On January 22, a court in the northern Afghan province of Balkh sentenced 23-year-old Parwiz Kambakhsh to death for circulating an article about women’s rights in Islam he had downloaded from the internet. A panel of three judges ruled that the article constituted “blasphemy” and sentenced Kambakhsh to death in accordance with Sharia (Islamic) law. He denies that he is guilty of blasphemy and is appealing his conviction.

“Kambakhsh’s case demonstrates how fragile freedom of expression is in many parts of Afghanistan, and the lack of progress that has been made in establishing a professional judiciary,” said Brad Adams, Asia director at Human Rights Watch. “It is an embarrassment to the Karzai government, which has failed to take judicial reform seriously and allows a brutal and conservative security service to do whatever it wants.”

The Afghan security services arrested Kambakhsh on October 27, 2007, and held him for eight days before handing him over to the prosecution and judicial services. Since his arrest, Kambakhsh has been held in three different prisons over three months and denied access to a lawyer at all stages of the process. His brother, Yaqub Ibrahimi, told Human Rights Watch that while detained by the National Directorate of Security (NDS), Kambakhsh was beaten and threatened with execution until he signed a confession. In his court appearance on January 22, he faced the judges and a prosecutor alone. He was given his death sentence without a hearing.

The day after, the regional prosecutor, Hafizullah Khaliqyar, threatened to imprison all journalists who support Kambakhsh.

“Comments by government officials calling for the imprisonment of all journalists who defend Kambakhsh show why Afghans have so little faith in the country’s system of justice and judicial independence,” said Adams. “Every day that Kambakhsh has a death sentence hanging over him is another day of mental torture for this young man.

On January 28, the Senate of the Afghan parliament issued a statement supporting the death sentence given to Kambakhsh, but revoked the statement two days later.
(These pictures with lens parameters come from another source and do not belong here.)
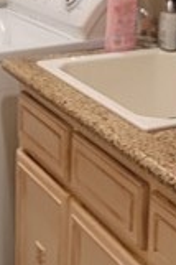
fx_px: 632
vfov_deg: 22.4
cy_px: -25
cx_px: 94
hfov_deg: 15.9
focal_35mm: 86
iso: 250
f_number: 2.2
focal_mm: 2.2
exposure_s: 1/60
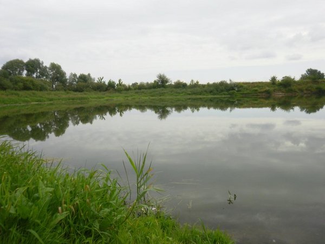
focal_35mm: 26
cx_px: 162
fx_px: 244
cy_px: 122
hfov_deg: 67.3
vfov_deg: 53.1
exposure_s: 1/160
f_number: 7.8
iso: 100
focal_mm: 4.65
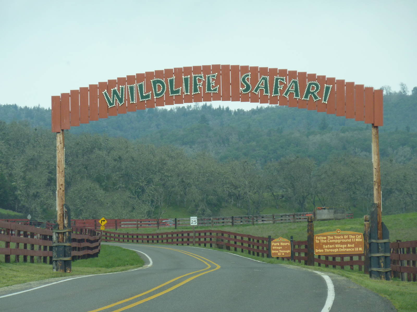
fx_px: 2036
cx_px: 208
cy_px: 156
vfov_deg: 8.8
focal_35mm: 169
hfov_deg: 11.7
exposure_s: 1/500
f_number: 4.5
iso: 125
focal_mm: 27.8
Yaqub, a journalist with the Institute for War and Peace Reporting (IWPR), told Human Rights Watch that his brother was arrested in retaliation for his writings on human rights abuses by militias and armed factions. In October 2007, Yaqub published a series of articles in the Afghan and international media about abuses and violence committed against women and children by local warlords in northern Afghanistan. In response, he was repeatedly threatened by local armed groups and the NDS. His home and office in Mazar-e Sharif, Balkh province, were searched several times before the NDS arrested his brother.

In large parts of Afghanistan no formal judicial system is in place and only tribal and other customary forms of justice are practiced. Yet, even where a formal justice system operates, basic rights of due process and fundamental freedoms are often not respected, as demonstrated by this case.

Many international donors have urged the government of Afghanistan to institute a transparent system for the appointment and vetting of judges and to replace unqualified judges. Efforts to train the judiciary and to build institutional capacity are ongoing, but have failed to take on the deeply entrenched traditionalists in the judiciary, many of whom have close links to notorious warlords.

“The failure of donors to make the building of a professional judiciary a priority is one of the most widely acknowledged failures of the post-Taliban period,” said Adams. “Yet nothing serious is being done to address this huge problem. Kambakhsh is now paying the price for this.”

Human Rights Watch opposes the death penalty in all circumstances as an inherently cruel and unusual form of punishment and a violation of fundamental human rights.